(Transcribed page contents)
==================================================

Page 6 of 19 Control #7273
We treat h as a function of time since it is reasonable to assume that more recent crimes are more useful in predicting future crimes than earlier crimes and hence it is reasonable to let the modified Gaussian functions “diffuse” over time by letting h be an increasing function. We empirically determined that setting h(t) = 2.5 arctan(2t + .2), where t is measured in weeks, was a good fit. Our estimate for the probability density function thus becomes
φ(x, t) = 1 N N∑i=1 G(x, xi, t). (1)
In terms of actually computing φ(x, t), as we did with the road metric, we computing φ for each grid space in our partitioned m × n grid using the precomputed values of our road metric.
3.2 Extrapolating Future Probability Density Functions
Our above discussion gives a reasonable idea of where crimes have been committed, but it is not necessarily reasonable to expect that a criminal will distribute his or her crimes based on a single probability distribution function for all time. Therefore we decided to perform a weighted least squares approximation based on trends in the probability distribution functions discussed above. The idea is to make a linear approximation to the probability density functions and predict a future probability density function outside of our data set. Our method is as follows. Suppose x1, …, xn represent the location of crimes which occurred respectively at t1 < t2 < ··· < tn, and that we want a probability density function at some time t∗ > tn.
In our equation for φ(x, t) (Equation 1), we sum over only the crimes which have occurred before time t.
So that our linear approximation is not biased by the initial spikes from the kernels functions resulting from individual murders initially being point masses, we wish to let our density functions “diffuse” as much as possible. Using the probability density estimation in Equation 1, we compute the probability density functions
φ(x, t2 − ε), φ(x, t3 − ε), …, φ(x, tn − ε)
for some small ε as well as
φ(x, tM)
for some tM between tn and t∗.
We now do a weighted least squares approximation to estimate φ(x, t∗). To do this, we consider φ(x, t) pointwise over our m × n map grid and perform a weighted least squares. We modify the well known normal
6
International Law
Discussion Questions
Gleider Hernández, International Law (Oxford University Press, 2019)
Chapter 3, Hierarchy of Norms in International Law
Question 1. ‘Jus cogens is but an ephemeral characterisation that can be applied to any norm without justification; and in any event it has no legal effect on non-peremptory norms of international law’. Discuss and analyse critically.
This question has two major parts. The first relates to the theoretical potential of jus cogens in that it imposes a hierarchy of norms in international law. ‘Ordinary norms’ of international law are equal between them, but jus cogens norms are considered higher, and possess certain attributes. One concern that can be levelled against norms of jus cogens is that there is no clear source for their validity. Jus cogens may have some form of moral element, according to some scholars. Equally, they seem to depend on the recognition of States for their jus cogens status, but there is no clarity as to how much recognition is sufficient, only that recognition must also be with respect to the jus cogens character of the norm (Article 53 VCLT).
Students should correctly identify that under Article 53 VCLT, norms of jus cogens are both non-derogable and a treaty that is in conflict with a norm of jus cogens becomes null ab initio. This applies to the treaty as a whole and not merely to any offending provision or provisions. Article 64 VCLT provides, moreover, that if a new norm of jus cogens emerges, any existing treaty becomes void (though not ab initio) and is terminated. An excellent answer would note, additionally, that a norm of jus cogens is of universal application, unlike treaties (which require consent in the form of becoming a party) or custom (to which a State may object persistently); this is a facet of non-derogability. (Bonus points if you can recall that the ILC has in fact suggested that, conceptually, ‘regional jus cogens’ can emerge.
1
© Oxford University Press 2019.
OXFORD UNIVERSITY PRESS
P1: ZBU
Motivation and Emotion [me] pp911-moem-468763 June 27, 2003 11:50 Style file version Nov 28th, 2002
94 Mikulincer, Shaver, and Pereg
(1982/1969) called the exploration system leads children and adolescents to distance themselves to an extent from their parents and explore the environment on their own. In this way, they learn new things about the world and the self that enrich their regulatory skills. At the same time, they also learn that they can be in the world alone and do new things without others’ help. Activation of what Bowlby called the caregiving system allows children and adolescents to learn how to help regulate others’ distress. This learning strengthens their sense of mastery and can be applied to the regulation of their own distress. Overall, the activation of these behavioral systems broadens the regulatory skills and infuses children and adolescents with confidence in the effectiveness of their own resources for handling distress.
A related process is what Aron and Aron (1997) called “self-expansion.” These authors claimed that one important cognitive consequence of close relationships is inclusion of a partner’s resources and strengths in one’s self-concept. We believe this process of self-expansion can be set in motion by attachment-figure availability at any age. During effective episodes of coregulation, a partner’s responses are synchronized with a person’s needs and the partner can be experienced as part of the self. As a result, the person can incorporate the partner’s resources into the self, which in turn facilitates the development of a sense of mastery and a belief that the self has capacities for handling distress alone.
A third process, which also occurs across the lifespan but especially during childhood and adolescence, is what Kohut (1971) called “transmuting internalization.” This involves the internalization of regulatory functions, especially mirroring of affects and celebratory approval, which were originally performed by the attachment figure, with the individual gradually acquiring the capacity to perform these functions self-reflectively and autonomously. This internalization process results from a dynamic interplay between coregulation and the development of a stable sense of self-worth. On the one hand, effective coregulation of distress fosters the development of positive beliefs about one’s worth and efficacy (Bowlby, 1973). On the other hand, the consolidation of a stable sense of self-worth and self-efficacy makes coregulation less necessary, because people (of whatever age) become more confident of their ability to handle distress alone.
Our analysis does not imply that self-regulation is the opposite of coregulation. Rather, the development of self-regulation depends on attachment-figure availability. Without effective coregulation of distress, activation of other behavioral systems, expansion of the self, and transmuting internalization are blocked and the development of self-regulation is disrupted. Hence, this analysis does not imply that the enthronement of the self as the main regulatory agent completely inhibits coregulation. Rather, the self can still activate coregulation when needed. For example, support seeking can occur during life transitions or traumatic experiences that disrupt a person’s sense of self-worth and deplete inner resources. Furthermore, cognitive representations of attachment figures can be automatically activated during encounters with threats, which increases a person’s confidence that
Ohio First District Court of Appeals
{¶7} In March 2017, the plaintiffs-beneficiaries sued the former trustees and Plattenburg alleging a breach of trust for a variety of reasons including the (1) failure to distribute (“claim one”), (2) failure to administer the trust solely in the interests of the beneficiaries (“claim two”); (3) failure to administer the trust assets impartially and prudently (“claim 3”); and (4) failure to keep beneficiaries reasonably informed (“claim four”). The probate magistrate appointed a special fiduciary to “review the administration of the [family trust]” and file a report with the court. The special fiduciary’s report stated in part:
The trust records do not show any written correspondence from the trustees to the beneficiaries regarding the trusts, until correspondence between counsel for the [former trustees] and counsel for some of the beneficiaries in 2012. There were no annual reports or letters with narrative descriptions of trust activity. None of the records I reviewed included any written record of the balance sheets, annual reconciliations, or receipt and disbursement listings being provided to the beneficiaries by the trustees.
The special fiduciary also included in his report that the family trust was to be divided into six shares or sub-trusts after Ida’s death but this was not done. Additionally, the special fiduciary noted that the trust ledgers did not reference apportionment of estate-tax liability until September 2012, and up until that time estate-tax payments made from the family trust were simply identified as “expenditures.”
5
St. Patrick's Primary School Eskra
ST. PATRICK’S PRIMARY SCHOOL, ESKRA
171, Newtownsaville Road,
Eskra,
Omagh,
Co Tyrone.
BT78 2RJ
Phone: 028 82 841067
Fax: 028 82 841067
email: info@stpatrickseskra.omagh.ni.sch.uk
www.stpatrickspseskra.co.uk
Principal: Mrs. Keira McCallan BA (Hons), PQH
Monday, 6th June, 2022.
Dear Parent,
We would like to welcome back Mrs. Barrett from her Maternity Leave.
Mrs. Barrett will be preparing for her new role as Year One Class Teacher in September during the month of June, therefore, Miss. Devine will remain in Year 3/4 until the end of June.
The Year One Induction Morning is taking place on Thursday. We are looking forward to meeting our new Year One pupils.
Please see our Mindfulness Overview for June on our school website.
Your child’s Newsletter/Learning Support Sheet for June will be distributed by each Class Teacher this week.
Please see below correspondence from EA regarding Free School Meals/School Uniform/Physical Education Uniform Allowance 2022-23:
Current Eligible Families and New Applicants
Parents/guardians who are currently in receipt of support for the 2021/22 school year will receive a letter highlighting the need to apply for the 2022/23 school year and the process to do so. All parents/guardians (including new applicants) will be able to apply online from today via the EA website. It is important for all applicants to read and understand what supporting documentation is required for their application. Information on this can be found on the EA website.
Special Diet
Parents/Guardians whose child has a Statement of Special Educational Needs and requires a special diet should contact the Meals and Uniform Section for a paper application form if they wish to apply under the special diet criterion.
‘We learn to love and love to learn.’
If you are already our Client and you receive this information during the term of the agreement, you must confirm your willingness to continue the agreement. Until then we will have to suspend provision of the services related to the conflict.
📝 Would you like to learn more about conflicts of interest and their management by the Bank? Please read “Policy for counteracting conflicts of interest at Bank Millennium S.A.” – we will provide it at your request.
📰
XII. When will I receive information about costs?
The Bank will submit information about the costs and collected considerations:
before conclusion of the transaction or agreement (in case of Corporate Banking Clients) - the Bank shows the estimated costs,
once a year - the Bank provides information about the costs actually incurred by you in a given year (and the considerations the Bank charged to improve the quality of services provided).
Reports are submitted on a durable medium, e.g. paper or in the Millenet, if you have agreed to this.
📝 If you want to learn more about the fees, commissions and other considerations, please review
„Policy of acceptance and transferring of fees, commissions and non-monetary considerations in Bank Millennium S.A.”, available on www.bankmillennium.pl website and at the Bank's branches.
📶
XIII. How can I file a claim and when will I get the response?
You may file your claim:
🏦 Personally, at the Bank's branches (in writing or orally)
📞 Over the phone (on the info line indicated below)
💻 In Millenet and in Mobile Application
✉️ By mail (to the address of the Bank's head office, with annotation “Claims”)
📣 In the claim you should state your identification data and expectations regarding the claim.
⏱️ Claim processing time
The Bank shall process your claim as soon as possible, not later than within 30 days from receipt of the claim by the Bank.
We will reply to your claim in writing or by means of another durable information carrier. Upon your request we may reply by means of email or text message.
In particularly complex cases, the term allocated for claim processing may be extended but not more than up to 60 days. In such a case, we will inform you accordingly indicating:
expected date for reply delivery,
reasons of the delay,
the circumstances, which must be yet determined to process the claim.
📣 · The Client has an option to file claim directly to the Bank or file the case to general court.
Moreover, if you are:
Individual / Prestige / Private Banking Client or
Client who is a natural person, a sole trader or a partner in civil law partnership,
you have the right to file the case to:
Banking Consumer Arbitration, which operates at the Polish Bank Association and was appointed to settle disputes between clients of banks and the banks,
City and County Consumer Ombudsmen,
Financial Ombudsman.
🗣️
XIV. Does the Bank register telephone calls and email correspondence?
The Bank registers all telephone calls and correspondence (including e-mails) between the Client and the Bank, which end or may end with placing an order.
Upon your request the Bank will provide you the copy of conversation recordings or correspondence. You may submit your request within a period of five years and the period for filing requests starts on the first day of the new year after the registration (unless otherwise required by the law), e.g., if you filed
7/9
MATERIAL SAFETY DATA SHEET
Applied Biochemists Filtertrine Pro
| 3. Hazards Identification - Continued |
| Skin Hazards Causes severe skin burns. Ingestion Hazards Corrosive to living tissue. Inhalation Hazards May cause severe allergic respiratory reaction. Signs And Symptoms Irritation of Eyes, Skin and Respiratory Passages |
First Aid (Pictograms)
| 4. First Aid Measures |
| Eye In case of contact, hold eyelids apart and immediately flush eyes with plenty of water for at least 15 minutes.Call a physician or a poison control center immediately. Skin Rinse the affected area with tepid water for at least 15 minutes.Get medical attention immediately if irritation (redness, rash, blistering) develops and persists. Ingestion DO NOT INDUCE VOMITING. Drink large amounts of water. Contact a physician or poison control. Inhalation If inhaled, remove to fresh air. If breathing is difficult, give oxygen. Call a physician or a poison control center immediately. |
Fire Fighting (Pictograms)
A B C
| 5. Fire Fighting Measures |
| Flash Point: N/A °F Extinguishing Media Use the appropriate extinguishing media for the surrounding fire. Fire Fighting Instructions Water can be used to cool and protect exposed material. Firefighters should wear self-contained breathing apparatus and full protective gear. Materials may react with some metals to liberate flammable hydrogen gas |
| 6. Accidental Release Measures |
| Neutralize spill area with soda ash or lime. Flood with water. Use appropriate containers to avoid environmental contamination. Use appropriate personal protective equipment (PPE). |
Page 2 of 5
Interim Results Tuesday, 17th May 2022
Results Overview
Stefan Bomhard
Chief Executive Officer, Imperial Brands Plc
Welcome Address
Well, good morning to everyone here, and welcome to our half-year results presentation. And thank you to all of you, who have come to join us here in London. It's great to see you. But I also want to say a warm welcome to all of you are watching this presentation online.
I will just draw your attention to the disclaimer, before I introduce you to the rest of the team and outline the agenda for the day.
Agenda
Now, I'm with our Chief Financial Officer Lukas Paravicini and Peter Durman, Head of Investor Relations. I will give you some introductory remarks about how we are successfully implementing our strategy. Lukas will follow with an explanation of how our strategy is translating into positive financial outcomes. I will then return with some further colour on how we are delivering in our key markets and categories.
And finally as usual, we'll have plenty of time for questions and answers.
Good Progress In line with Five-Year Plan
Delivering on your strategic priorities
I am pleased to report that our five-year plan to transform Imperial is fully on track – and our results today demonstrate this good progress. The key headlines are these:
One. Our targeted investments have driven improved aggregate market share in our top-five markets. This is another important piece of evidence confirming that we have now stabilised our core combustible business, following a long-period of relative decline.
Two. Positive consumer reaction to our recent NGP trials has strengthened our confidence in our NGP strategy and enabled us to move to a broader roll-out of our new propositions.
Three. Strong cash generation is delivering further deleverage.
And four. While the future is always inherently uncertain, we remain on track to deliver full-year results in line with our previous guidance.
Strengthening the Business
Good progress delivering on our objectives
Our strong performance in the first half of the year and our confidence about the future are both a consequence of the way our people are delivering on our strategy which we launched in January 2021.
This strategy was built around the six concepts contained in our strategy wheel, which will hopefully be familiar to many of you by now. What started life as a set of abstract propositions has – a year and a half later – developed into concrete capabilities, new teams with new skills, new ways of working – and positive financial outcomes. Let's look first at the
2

==================================================

TASK REQUIREMENTS: List every line above containing the word "fees".

RESPONSE TO THE EXERCISE:
📝 If you want to learn more about the fees, commissions and other considerations, please review
„Policy of acceptance and transferring of fees, commissions and non-monetary considerations in Bank Millennium S.A.”, available on www.bankmillennium.pl website and at the Bank's branches.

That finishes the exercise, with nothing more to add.